Problem description: Give every line of the records as a Markdown table with the columns Row and Line, where Row holds a running number. Leave out blank lines and the picture markers.

Source data:
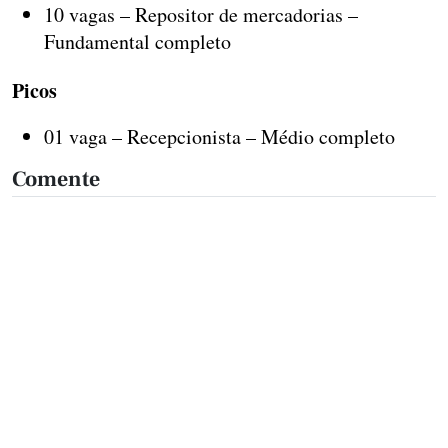
10 vagas – Repositor de mercadorias –
Fundamental completo
Picos
01 vaga – Recepcionista – Médio completo
Comente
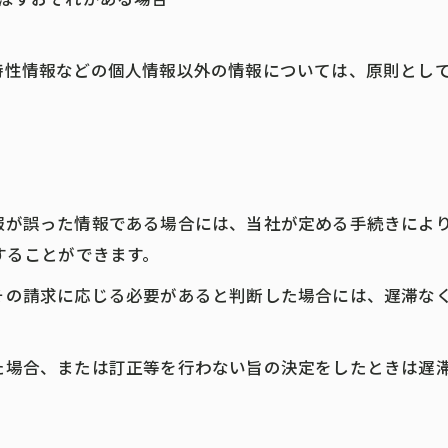
び特性情報などの個人情報以外の情報については、原則とし
情報が誤った情報である場合には、当社が定める手続きによ
求することができます。
てその請求に応じる必要があると判断した場合には、遅滞な
った場合、または訂正等を行わない旨の決定をしたときは遅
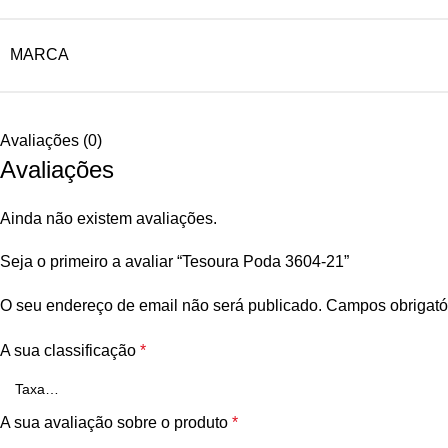
MARCA
Avaliações (0)
Avaliações
Ainda não existem avaliações.
Seja o primeiro a avaliar “Tesoura Poda 3604-21”
O seu endereço de email não será publicado.
Campos obrigató
A sua classificação
*
A sua avaliação sobre o produto
*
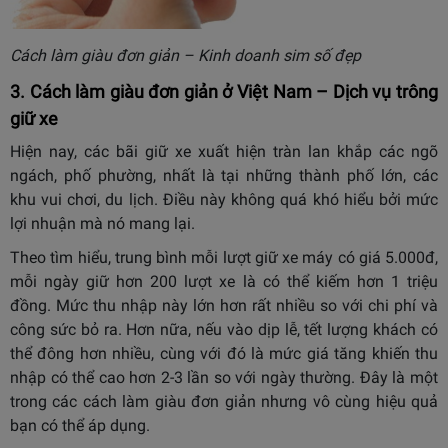
Cách làm giàu đơn giản – Kinh doanh sim số đẹp
3. Cách làm giàu đơn giản ở Việt Nam – Dịch vụ trông
giữ xe
Hiện nay, các bãi giữ xe xuất hiện tràn lan khắp các ngõ
ngách, phố phường, nhất là tại những thành phố lớn, các
khu vui chơi, du lịch. Điều này không quá khó hiểu bởi mức
lợi nhuận mà nó mang lại.
Theo tìm hiểu, trung bình mỗi lượt giữ xe máy có giá 5.000đ,
mỗi ngày giữ hơn 200 lượt xe là có thể kiếm hơn 1 triệu
đồng. Mức thu nhập này lớn hơn rất nhiều so với chi phí và
công sức bỏ ra. Hơn nữa, nếu vào dịp lễ, tết lượng khách có
thể đông hơn nhiều, cùng với đó là mức giá tăng khiến thu
nhập có thể cao hơn 2-3 lần so với ngày thường. Đây là một
trong các cách làm giàu đơn giản nhưng vô cùng hiệu quả
bạn có thể áp dụng.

Finished task:
| Row | Line |
|---|---|
| 1 | 10 vagas – Repositor de mercadorias – |
| 2 | Fundamental completo |
| 3 | Picos |
| 4 | 01 vaga – Recepcionista – Médio completo |
| 5 | Comente |
| 6 | び特性情報などの個人情報以外の情報については、原則とし |
| 7 | 情報が誤った情報である場合には、当社が定める手続きによ |
| 8 | 求することができます。 |
| 9 | てその請求に応じる必要があると判断した場合には、遅滞な |
| 10 | った場合、または訂正等を行わない旨の決定をしたときは遅 |
| 11 | MARCA |
| 12 | Avaliações (0) |
| 13 | Avaliações |
| 14 | Ainda não existem avaliações. |
| 15 | Seja o primeiro a avaliar “Tesoura Poda 3604-21” |
| 16 | O seu endereço de email não será publicado. |
| 17 | Campos obrigató |
| 18 | A sua classificação |
| 19 | * |
| 20 | A sua avaliação sobre o produto |
| 21 | * |
| 22 | Cách làm giàu đơn giản – Kinh doanh sim số đẹp |
| 23 | 3. Cách làm giàu đơn giản ở Việt Nam – Dịch vụ trông |
| 24 | giữ xe |
| 25 | Hiện nay, các bãi giữ xe xuất hiện tràn lan khắp các ngõ |
| 26 | ngách, phố phường, nhất là tại những thành phố lớn, các |
| 27 | khu vui chơi, du lịch. Điều này không quá khó hiểu bởi mức |
| 28 | lợi nhuận mà nó mang lại. |
| 29 | Theo tìm hiểu, trung bình mỗi lượt giữ xe máy có giá 5.000đ, |
| 30 | mỗi ngày giữ hơn 200 lượt xe là có thể kiếm hơn 1 triệu |
| 31 | đồng. Mức thu nhập này lớn hơn rất nhiều so với chi phí và |
| 32 | công sức bỏ ra. Hơn nữa, nếu vào dịp lễ, tết lượng khách có |
| 33 | thể đông hơn nhiều, cùng với đó là mức giá tăng khiến thu |
| 34 | nhập có thể cao hơn 2-3 lần so với ngày thường. Đây là một |
| 35 | trong các cách làm giàu đơn giản nhưng vô cùng hiệu quả |
| 36 | bạn có thể áp dụng. |